What's Your End Game?

Here’s a question every teacher, coach and parent should ask themselves:

What’s the end game as I lead my students? My athletes? My kids?

Seriously. How do you know if you’ve done your job well? What’s a “win” for you? If it’s simply teaching a subject, building an athletic skill or nurturing them, then we have done a stellar job. Kids today are well-educated, better at sports and believe they’re very special. We’ve definitely nurtured this generation of young people. Some say we’ve wrapped them in bubble wrap and put a helmet on them.

But if the end-game is preparing them to live without help—then we’ve failed. If our ultimate goal is self-regulation and independence, we’ve done a miserable job.

Young Adults Still Depending on Mom and Dad

New research is out—and the evidence is clear. In 2012, 36% of the nation’s young adults ages 18 to 31—the Millennial generation—were living in their parents’ home, according to a new Pew Research Center analysis of U.S. Census Bureau data.

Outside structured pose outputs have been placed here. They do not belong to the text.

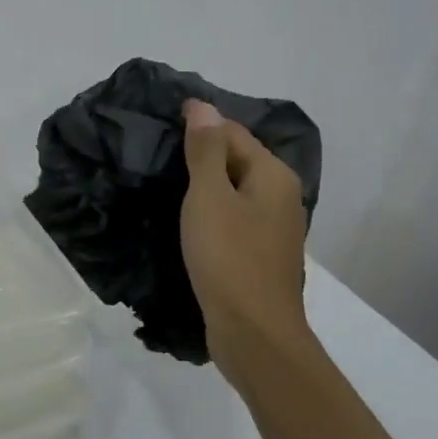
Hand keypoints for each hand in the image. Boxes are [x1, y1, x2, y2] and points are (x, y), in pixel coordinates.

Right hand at [179, 99, 311, 371]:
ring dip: (204, 184)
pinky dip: (211, 212)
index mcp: (273, 175)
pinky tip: (185, 219)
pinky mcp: (260, 255)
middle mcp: (281, 196)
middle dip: (201, 153)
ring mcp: (273, 228)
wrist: (253, 332)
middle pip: (237, 160)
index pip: (233, 132)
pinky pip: (233, 218)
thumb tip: (203, 106)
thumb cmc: (229, 258)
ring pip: (234, 192)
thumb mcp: (209, 197)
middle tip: (157, 152)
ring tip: (164, 182)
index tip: (161, 122)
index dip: (199, 124)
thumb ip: (206, 151)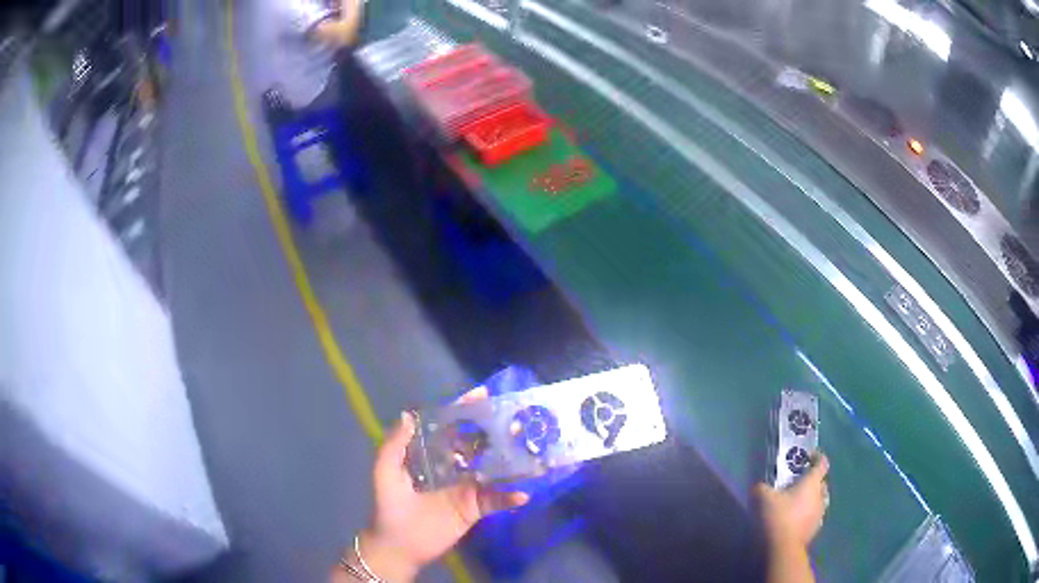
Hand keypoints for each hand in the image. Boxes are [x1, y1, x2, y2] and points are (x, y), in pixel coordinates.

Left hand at [359, 388, 529, 580]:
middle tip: (514, 420)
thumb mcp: (385, 472)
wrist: (398, 545)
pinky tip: (521, 494)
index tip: (482, 394)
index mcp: (431, 455)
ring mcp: (466, 487)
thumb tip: (408, 414)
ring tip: (527, 448)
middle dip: (494, 430)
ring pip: (492, 469)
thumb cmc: (389, 506)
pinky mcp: (475, 509)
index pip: (449, 427)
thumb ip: (394, 444)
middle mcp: (452, 467)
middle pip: (477, 444)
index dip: (463, 409)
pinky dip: (509, 498)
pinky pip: (496, 500)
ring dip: (509, 460)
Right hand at [754, 453, 829, 547]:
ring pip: (820, 500)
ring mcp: (820, 513)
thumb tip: (758, 485)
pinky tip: (797, 519)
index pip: (821, 463)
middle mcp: (820, 495)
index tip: (809, 456)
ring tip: (798, 502)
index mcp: (811, 482)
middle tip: (799, 482)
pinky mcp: (816, 529)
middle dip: (813, 480)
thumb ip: (761, 487)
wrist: (783, 548)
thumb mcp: (762, 498)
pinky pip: (815, 515)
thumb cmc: (777, 516)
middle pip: (822, 482)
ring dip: (812, 498)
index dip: (817, 457)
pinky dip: (808, 514)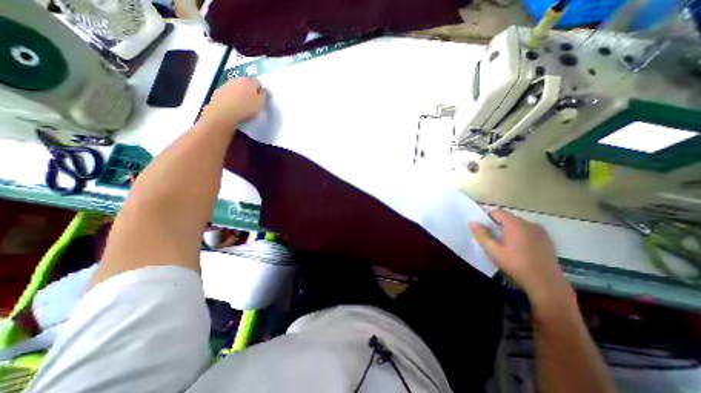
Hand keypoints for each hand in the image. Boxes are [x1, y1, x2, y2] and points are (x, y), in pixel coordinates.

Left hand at [202, 79, 269, 128]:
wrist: (223, 113)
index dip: (261, 91)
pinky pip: (229, 93)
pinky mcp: (219, 91)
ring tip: (243, 105)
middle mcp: (237, 79)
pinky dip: (232, 97)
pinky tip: (234, 107)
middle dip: (250, 91)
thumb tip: (265, 90)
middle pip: (246, 83)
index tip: (261, 100)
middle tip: (253, 103)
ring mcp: (226, 84)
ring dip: (241, 93)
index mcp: (249, 81)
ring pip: (237, 87)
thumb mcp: (260, 104)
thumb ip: (264, 95)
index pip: (258, 82)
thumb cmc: (245, 109)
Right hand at [470, 212, 574, 306]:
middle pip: (507, 217)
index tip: (481, 227)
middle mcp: (528, 223)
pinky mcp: (546, 239)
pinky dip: (519, 234)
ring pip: (518, 224)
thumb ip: (481, 235)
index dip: (486, 217)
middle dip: (497, 224)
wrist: (546, 283)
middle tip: (490, 237)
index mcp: (515, 224)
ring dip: (508, 229)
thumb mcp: (493, 251)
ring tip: (503, 243)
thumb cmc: (515, 264)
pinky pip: (527, 231)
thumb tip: (472, 222)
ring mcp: (540, 231)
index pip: (496, 212)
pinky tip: (518, 248)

This is the highest share in at least four decades and represents a slow but steady increase over the 32% of their same-aged counterparts who were living at home prior to the Great Recession in 2007 and the 34% doing so when it officially ended in 2009.

A record total of 21.6 million Millennials lived in their parents’ home in 2012, up from 18.5 million of their same aged counterparts in 2007. The males of the Millennial generation are more likely than the women to be living with their parents—40% versus 32%—continuing a long-term gender gap in the share of young adults who do so.

Now I know what you’re thinking. The economy is bad. Jobs are scarce. Money is tight, and perhaps a twenty-something can save more when living in their parents’ basement. Perhaps—if that is, indeed, what they’re doing. But here’s what we’re finding. Both females and males seem to be moving back home after college—the latest number is 85% of last year’s senior class planned on moving back home when they finished school. The difference is, the females moved back home with an exit plan. The males moved back home…with no plan.

A New End Game

May I suggest a new objective for you? I believe our end game is to prepare these young people to live without us; to work, to play, to grow and to thrive on their own. So how do we do this? How do we prepare them for their future?

1. Establish an expectation – Let them know when they need to be on their own.

2. Identify a strength – Help them find their natural strengths and play to them.

3. Cultivate a skill – Enable them to turn their strength into a valuable skill.

4. Provide a network – Introduce them to key people you know who can help them.

5. Furnish a compass – Show them how to make good trade-offs and decisions.

6. Give them a deadline – Set a date that they must be ready to move on and out.

Ultimately, love doesn’t coddle, it cultivates. If we love our students, we will do everything in our power to equip them for the future. It has little to do with our need for love or our need to be needed. It has everything to do with their need to be self-reliant and on their own. This is our measuring stick.